• Exercise aim: Resume the article on Zuckerberg's announcement of Meta's free speech changes, starting after its last sentence.

>> Start Page text

In the video, Zuckerberg vowed to be a longtime supporter of freedom of speech but said that both the government and the legacy media’s demands for more censorship have impacted the platform. He admitted that the pressure to censor content was heavily fueled by politics but that it’s also no lie to say that the internet is rife with “bad stuff,” like “drugs, terrorism, [and] child exploitation.”

In an effort to mitigate this “bad stuff” circulating in cyberspace, Meta created and implemented a lot of “complex systems.” According to Zuckerberg, those systems made “mistakes” by accidentally censoring and deplatforming innocent people.

“We’ve reached a point where it’s just too many mistakes and too much censorship,” he admitted, adding that the recent election was also “a cultural tipping point towards once again prioritizing free speech.”

“We’re going to get back to our roots and focus on reducing mistakes, simplifying our policies, and restoring free expression on our platforms,” he pledged.

The path to Meta’s restoration of free speech, he explained, would involve a six-part plan:

1. Ditching “politically biased” fact-checkers and adopting a community notes system similar to that of Musk’s X.

2. Lifting certain content restrictions on subjects like immigration and gender.

3. Changing the way Meta enforces its policies so that filters scan for “illegal and high-severity violations,” while lower-severity violations will be up to users to report.

4. Bringing back “civic content,” as this new era of social media users “[wants] to see this content.”

5. Moving Meta’s Trust and Safety and Content Moderation team out of California, where political bias is strong, and moving the U.S.-based content review to Texas.

6. Working with President Trump to “push back on governments around the world that are going after American companies and pushing to censor more.”

Zuckerberg then praised the United States for being the country with the “strongest constitutional protections for free speech” and critiqued Europe for “institutionalizing censorship,” Latin American countries for their “secret courts” that thwart freedom of speech, and China for censoring apps.

>> End Page text
>> Start Provided information

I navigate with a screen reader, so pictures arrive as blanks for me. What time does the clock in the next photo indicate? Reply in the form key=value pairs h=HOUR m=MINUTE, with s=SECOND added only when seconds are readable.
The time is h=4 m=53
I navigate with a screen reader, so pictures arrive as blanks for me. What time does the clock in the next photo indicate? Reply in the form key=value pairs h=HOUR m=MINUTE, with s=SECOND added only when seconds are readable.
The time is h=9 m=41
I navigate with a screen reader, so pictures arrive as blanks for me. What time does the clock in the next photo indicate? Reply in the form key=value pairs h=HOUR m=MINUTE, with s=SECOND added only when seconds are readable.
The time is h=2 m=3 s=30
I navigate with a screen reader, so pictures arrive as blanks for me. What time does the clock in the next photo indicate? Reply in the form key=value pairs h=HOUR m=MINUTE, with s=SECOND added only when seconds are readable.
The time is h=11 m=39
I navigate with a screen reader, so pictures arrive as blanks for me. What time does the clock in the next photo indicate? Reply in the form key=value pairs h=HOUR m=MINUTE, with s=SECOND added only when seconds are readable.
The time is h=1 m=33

>> End Provided information
>> Start Provided information

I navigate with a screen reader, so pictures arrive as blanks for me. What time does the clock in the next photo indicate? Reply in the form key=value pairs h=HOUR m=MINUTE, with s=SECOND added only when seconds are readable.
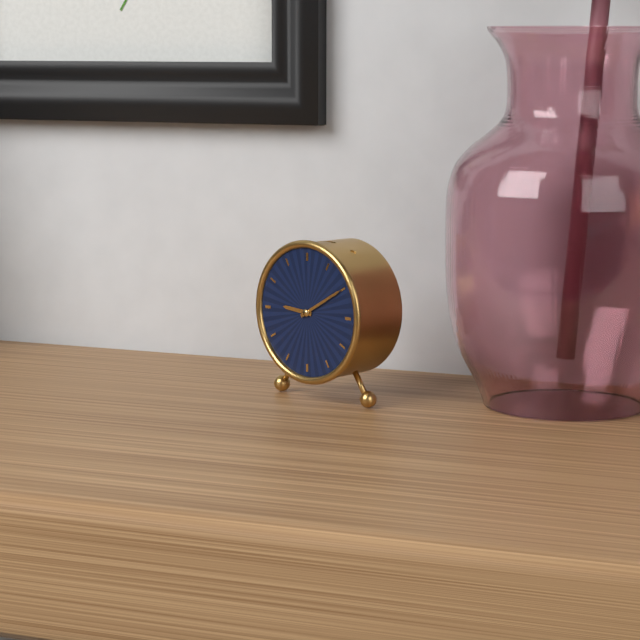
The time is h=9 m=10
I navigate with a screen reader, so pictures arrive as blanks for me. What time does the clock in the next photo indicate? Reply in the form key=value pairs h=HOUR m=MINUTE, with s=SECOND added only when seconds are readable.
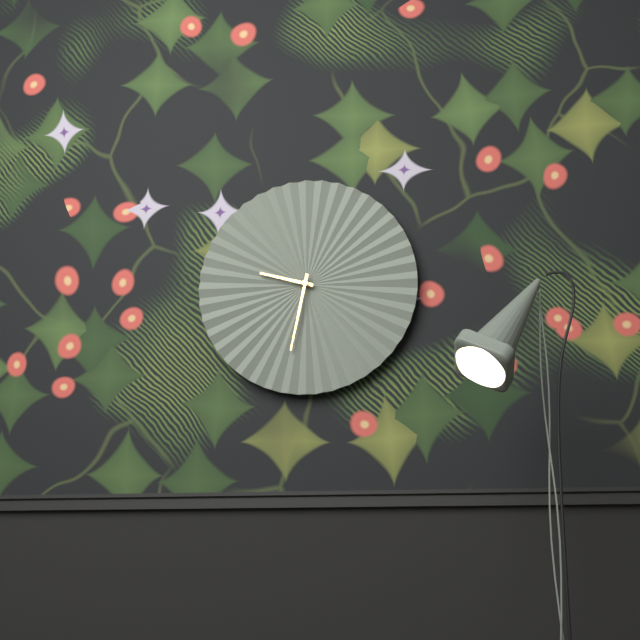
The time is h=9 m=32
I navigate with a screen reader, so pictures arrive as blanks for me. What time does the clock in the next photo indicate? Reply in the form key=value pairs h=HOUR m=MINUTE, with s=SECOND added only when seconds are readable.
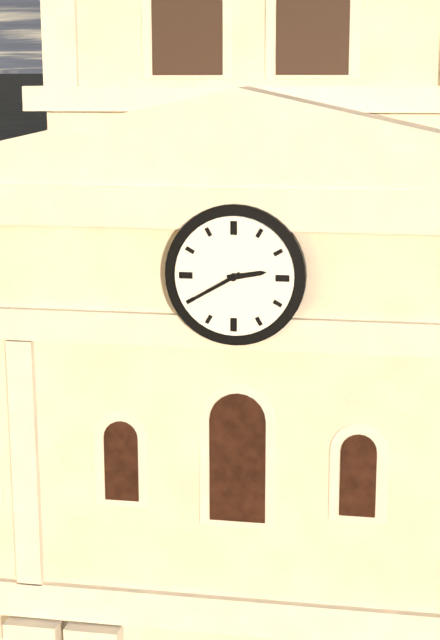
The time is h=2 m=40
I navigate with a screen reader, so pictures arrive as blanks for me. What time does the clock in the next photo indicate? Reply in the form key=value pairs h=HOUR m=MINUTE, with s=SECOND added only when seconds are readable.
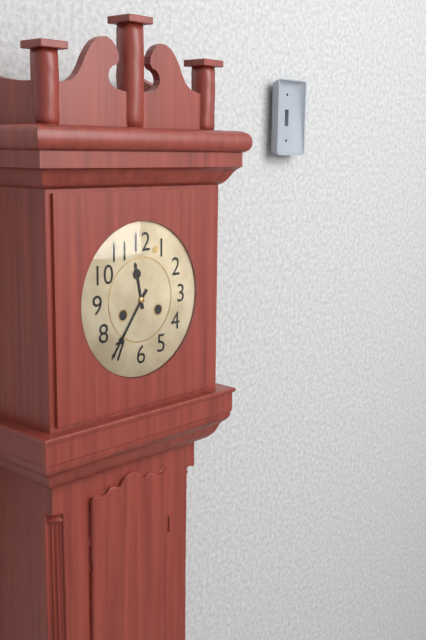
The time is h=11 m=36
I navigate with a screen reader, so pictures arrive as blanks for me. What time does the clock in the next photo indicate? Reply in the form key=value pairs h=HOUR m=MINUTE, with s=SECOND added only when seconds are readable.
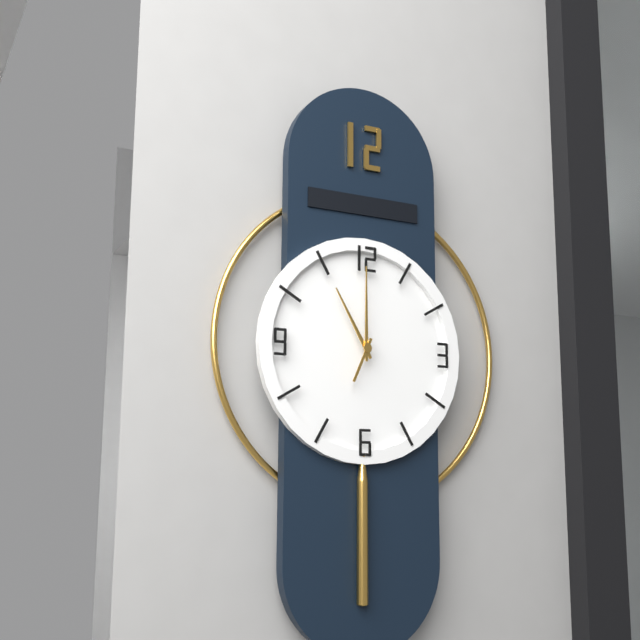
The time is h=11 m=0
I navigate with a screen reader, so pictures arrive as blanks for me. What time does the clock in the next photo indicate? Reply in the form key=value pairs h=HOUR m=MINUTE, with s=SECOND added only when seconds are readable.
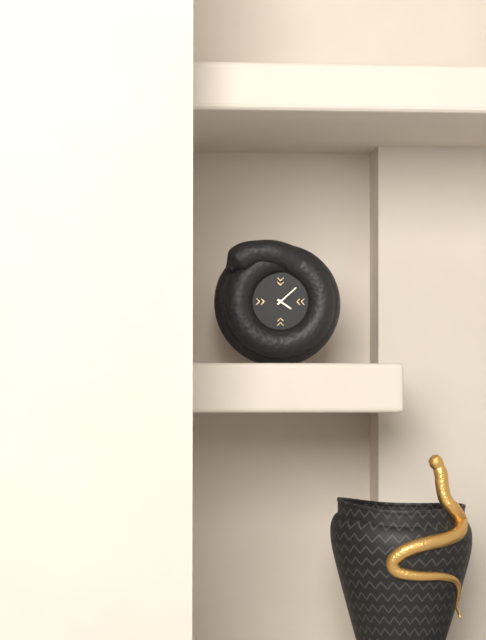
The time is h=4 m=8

>> End Provided information
>> Start Provided information

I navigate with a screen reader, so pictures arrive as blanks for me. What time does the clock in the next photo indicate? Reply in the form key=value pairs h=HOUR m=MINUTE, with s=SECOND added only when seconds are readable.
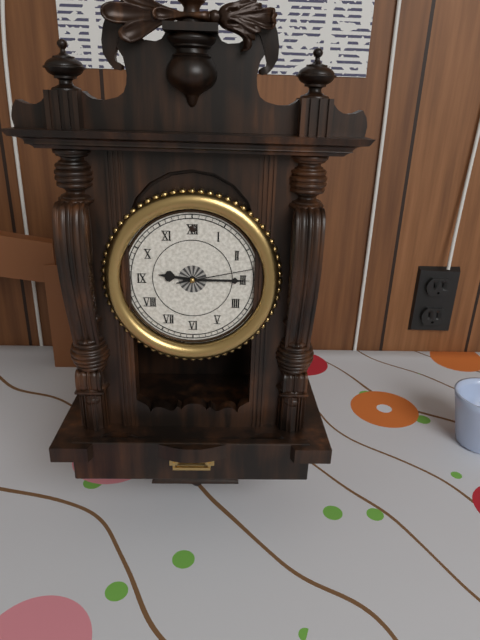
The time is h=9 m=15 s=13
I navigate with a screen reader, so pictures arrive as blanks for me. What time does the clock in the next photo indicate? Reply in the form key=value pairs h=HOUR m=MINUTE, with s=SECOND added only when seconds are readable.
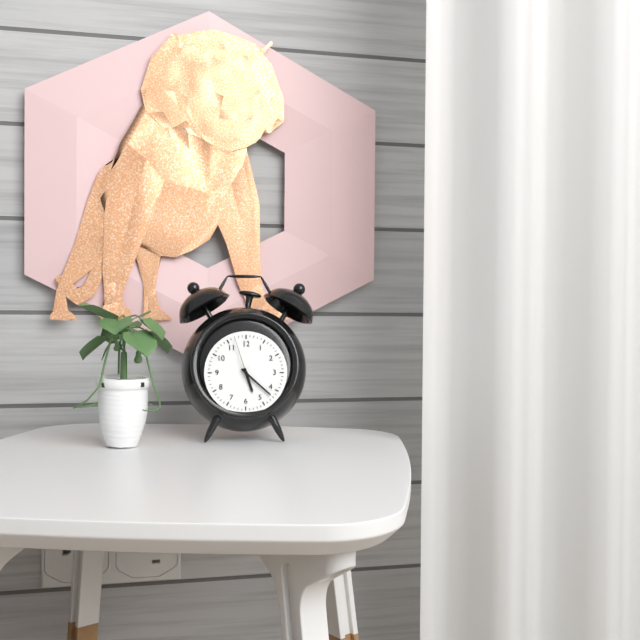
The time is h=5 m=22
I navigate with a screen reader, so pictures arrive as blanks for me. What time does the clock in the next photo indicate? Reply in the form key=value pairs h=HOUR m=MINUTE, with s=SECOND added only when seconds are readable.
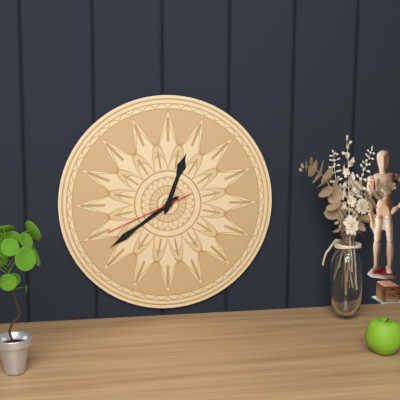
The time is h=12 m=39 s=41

>> End Provided information

• Result of this exercise:
The Meta CEO concluded by reflecting on how difficult it’s been to protect free speech when the U.S. government has been pushing for more censorship and expressed his excitement about “getting back to [Meta’s] roots about giving people voice.”

This video, along with the announcement that UFC president and CEO Dana White will be joining Meta’s board, has sent shock waves across the country and beyond. The plans Zuckerberg outlined are a radical shift from the heavy censorship and political bias that has defined Meta for roughly a decade now.

Has Zuckerberg seen the light and experienced a change of heart? Or is something else responsible for igniting this dramatic change?


Steve Deace
and his panel discuss the possibilities.



Co-host Aaron McIntire, who initially thought the video was a deep fake, calls Zuckerberg’s words “catnip for right-wingers” and contends that we need to “see how it plays out.”

However, granted “Meta donated a million dollars to President Trump’s inauguration fund” and then “[appointed] Dana White to the board,” McIntire can’t help but wonder if this is all just “political patronage.”

Fellow co-host Todd Erzen shares McIntire’s sentiments — “I am very conflicted,” he says, explaining that while Zuckerberg’s plan is a “very, very good thing,” we can’t ignore “what he has done.”

“This might be the fakest news I’ve ever seen,” he tells Deace and McIntire, arguing that Zuckerberg lacks the “sackcloth and ashes” and “Old Testament” lamentation such an admission requires.

As for the CEO’s claim that the “complex systems” Meta implemented to regulate content made accidental “mistakes,” Erzen debunks it with one line — “They always make mistakes in our direction!”

In other words, leftist content was never censored, even the most radical kinds, meaning Zuckerberg’s “mistakes” excuse is a lie.

Deace agrees that Zuckerberg’s promises don’t cut it — “This is not sufficient atonement for Mark Zuckerberg,” he says.

“He’s admitting the largest aggregator of content in America – Facebook — was engaged in open censorship. … He’s also admitting that it was at the behest of the U.S. government, which is a clear constitutional violation,” he says.

Deace then explains how people like him have been forced by Facebook more than any other platform to choose between making money and speaking freely. To speak freely on Facebook results in one of two things — outright banning or shadow banning, both of which result in loss of income for the creator.

He suggests that if Zuckerberg is really contrite, he could prove it by funding “a class action lawsuit against the United States government for demanding [his] company censor you.”